The Iranian protests of 2009. WikiLeaks. And now the unrest in Tunisia. It doesn’t take a genius to observe the very different ways the US government has reacted and is currently reacting to those events as part of its internet freedom policy, one which is pretty much part of its foreign policy.
Jillian C. York makes the point rather nicely.
If we as a nation truly believed in Internet freedom, then we would focus not only on those countries that might benefit us (a free Iran, a capitalist China) but on all of those nations where citizens are restricted from speaking out. We would loosen the export controls on Syria–not just Iran–to allow Syrian citizens access to communications and circumvention tools, and we would give our ally Tunisia–secular, egalitarian Tunisia–incentive to stop oppressing its citizens.

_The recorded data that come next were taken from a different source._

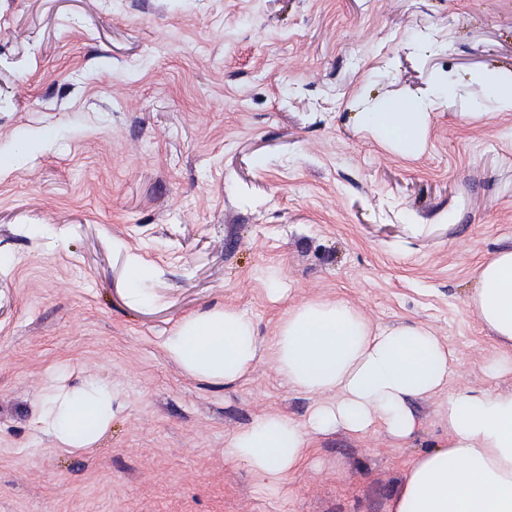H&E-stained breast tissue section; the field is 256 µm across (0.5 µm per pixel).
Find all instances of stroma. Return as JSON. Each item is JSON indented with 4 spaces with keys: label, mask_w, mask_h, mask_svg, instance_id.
<instances>
[{
    "label": "stroma",
    "mask_w": 512,
    "mask_h": 512,
    "mask_svg": "<svg viewBox=\"0 0 512 512\" xmlns=\"http://www.w3.org/2000/svg\"><path fill=\"white\" fill-rule=\"evenodd\" d=\"M485 71L512 74V0H0V512H390L449 395L512 393L468 306L512 250V112ZM383 100L419 103V152L367 122ZM336 299L428 327L455 365L409 438L313 436L266 493L224 444L266 415L305 425L323 397L267 347L288 308ZM224 307L262 350L225 386L162 347ZM90 378L112 423L70 453L37 411Z\"/></svg>",
    "instance_id": "stroma-1"
}]
</instances>
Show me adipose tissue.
I'll use <instances>...</instances> for the list:
<instances>
[{"label": "adipose tissue", "instance_id": "adipose-tissue-1", "mask_svg": "<svg viewBox=\"0 0 512 512\" xmlns=\"http://www.w3.org/2000/svg\"><path fill=\"white\" fill-rule=\"evenodd\" d=\"M370 119L383 141L418 150L420 113L385 102ZM470 305L500 344L512 345V251L479 265ZM163 346L187 374L213 383L240 380L259 357L250 316L230 307L181 318ZM269 355L288 386L337 395L318 404L305 426L268 416L227 441L226 455L260 476L270 493L305 460L311 436L339 426L363 434L380 425L410 437L411 400L442 389L453 366L427 327L374 328L343 300L289 309ZM112 400V389L95 382L58 389L39 422L61 449L86 451L106 432ZM391 512H512V394L449 395L447 441L410 462Z\"/></svg>", "mask_w": 512, "mask_h": 512}]
</instances>
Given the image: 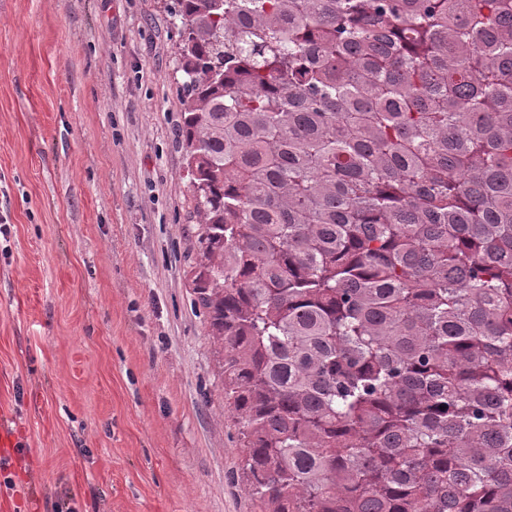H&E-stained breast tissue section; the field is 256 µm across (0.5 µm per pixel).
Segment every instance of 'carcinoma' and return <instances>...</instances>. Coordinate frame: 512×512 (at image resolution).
Instances as JSON below:
<instances>
[{
    "mask_svg": "<svg viewBox=\"0 0 512 512\" xmlns=\"http://www.w3.org/2000/svg\"><path fill=\"white\" fill-rule=\"evenodd\" d=\"M171 10L250 496L512 512V0Z\"/></svg>",
    "mask_w": 512,
    "mask_h": 512,
    "instance_id": "obj_1",
    "label": "carcinoma"
}]
</instances>
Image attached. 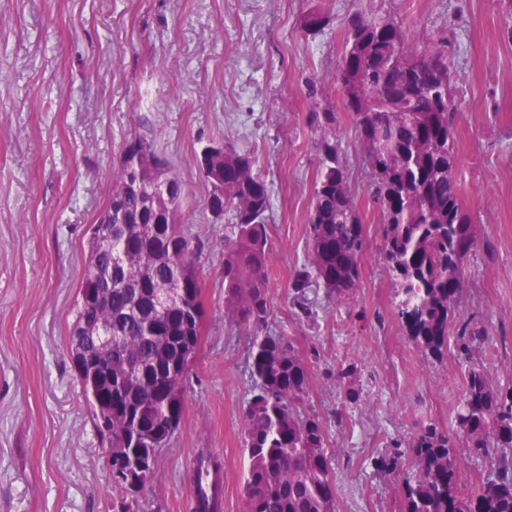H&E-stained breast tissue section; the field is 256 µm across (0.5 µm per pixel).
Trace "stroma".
Instances as JSON below:
<instances>
[{
    "mask_svg": "<svg viewBox=\"0 0 512 512\" xmlns=\"http://www.w3.org/2000/svg\"><path fill=\"white\" fill-rule=\"evenodd\" d=\"M357 12L406 22L415 47L448 49L455 180L476 231L456 313L487 330L465 358L426 359L395 316L353 117L330 89ZM314 13L330 23L308 39ZM511 27L512 0H0V512H112L120 497L67 346L89 229L135 136L153 140L182 184L205 308L184 417L136 512H193L196 465L211 457L224 471L222 512L243 508L251 338L224 319L232 217L209 210L196 162L222 142L251 153L270 189L266 332L311 371L298 408L326 425L337 512H402L375 458L425 424L453 426L470 368L512 386ZM326 108L369 252L356 293L322 301L309 321L290 284L307 258L319 167L304 117Z\"/></svg>",
    "mask_w": 512,
    "mask_h": 512,
    "instance_id": "stroma-1",
    "label": "stroma"
}]
</instances>
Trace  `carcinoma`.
Listing matches in <instances>:
<instances>
[{"mask_svg": "<svg viewBox=\"0 0 512 512\" xmlns=\"http://www.w3.org/2000/svg\"><path fill=\"white\" fill-rule=\"evenodd\" d=\"M320 14L307 18L305 36L325 30ZM445 46H411L410 30L361 13L344 22L337 91L353 115L370 173L369 199L380 214L379 261L395 281L396 314L428 359L461 356L481 330L462 323L451 335L454 306L475 244L454 178L453 126ZM317 134L320 169L308 221L307 263L290 288L295 309L313 314L308 293L322 288L335 301L359 288L367 234L356 210L336 137L334 111L309 112ZM214 163L224 171V196L211 187L209 209L232 215L224 236V319L253 336L255 388L242 410L248 466L244 512H336L326 427L297 407L311 372L267 324L269 187L253 158L230 144ZM182 191L168 158L153 144L130 140L112 176L108 205L92 225L69 334L96 364L76 367L95 431L113 449L112 485L123 494L121 512H133L129 475L146 488L161 444L155 427L176 431L184 389L199 352L205 309L199 248L179 224ZM454 435L434 423L380 456L377 469L401 486L403 512H512V390L492 387L471 369L454 413ZM482 460L491 478L478 490L459 491L455 440Z\"/></svg>", "mask_w": 512, "mask_h": 512, "instance_id": "cac0c4a2", "label": "carcinoma"}]
</instances>
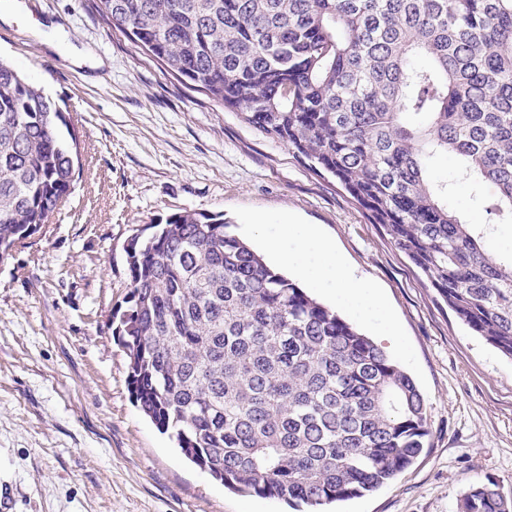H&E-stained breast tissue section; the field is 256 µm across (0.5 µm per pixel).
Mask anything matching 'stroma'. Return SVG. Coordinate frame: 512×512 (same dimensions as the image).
Listing matches in <instances>:
<instances>
[{"instance_id": "1", "label": "stroma", "mask_w": 512, "mask_h": 512, "mask_svg": "<svg viewBox=\"0 0 512 512\" xmlns=\"http://www.w3.org/2000/svg\"><path fill=\"white\" fill-rule=\"evenodd\" d=\"M0 57L43 89L70 138L69 194L0 260V487L9 512H293L230 491L187 461L136 407L116 336L132 285L126 246L175 213L223 214L263 251L265 235L316 226L377 288L397 330L372 338L415 380L429 445L374 492L327 512H456L472 486L512 493V359L460 323L329 175L179 81L112 30L93 0H0ZM449 206L494 224L467 184Z\"/></svg>"}]
</instances>
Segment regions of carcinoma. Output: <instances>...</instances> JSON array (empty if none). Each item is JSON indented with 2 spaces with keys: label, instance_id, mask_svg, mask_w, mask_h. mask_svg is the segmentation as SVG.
Instances as JSON below:
<instances>
[{
  "label": "carcinoma",
  "instance_id": "carcinoma-1",
  "mask_svg": "<svg viewBox=\"0 0 512 512\" xmlns=\"http://www.w3.org/2000/svg\"><path fill=\"white\" fill-rule=\"evenodd\" d=\"M186 85L331 174L458 320L512 358V256L448 208L512 217V0H96ZM418 56L430 66L414 64ZM55 104L0 59V258L47 224L71 153ZM444 156L456 178L435 174ZM490 183L495 194L482 197ZM222 214L127 245L131 395L224 487L321 512L406 469L430 435L412 377L269 266ZM457 512H512L492 480Z\"/></svg>",
  "mask_w": 512,
  "mask_h": 512
}]
</instances>
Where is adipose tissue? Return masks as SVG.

Although, as Brian Whitwalker observes, it might not be such a bad thing that Tunisia isn’t getting much attention from the United States and its media.
Now, on a related note, sadly, it looks like Tunisian activist and blogger, Slim Amamou, whom I personally know and had the pleasure of meeting in Beirut and chilling with, has been arrested by the Tunisian authorities for the horrible evil crime of peacefully expressing his views and advocating for freedom of speech.
On another related note, good luck to Jake, aka Jacob Appelbaum, billed in this hyperbolic Rolling Stones blog post as “the Most Dangerous Man in Cyberspace: The American Behind Wikileaks.”
Appelbaum is the public face of Tor Project, an organization that, by introducing intermediaries between computers, is used to prevent some of the world’s most repressive regimes from tracking activists’ movements online. Dissidents from China, Tunisia and a suspected high-level member of the Iranian military have used it to protect their identities.
While Appelbaum’s work for Tor has been substantial, more notorious is his extensive work for Wikileaks. “Jake has been a tireless promoter behind the scenes of our cause,” founder Julian Assange said.
I’ve had the fortune of being trained by Jake on how to properly use Tor and other anti-censorship and anonymity tools, twice so far at two separate events, and I certainly hope he can endure the crap he’s been facing lately.
The next days and weeks are going to be interesting for sure, especially as the US Department of Justice builds up its case against Assange, and the unrest hopefully continues in Tunisia and produces some fruitful results. Until then, many questions will remain unanswered, but one thing is for sure. America’s “Net Freedom” policy needs some serious uniformity.
UPDATE: It’s official. Dictator Ben Ali is bye bye. What a glorious, historic moment. What an inspiration. What a beautiful scene.
Like many others, I’ve been following the news closely, and while I am excited about the future prospects of something similar happening in other Arab countries, I remain cautious, because Tunisia is quite a unique case. Also, while social media played a significant role in what happened, it’s only a single factor amongst others, and it can’t take all the credit, or even most of it, as Ethan Zuckerman has explained.
Whatever happens after this, remains to be seen, but I do predict one thing. Governments in the region are going to start thinking about ways of controlling the internet more effectively to preempt any similar developments from taking place within their countries. Good luck to us netizens and bloggers.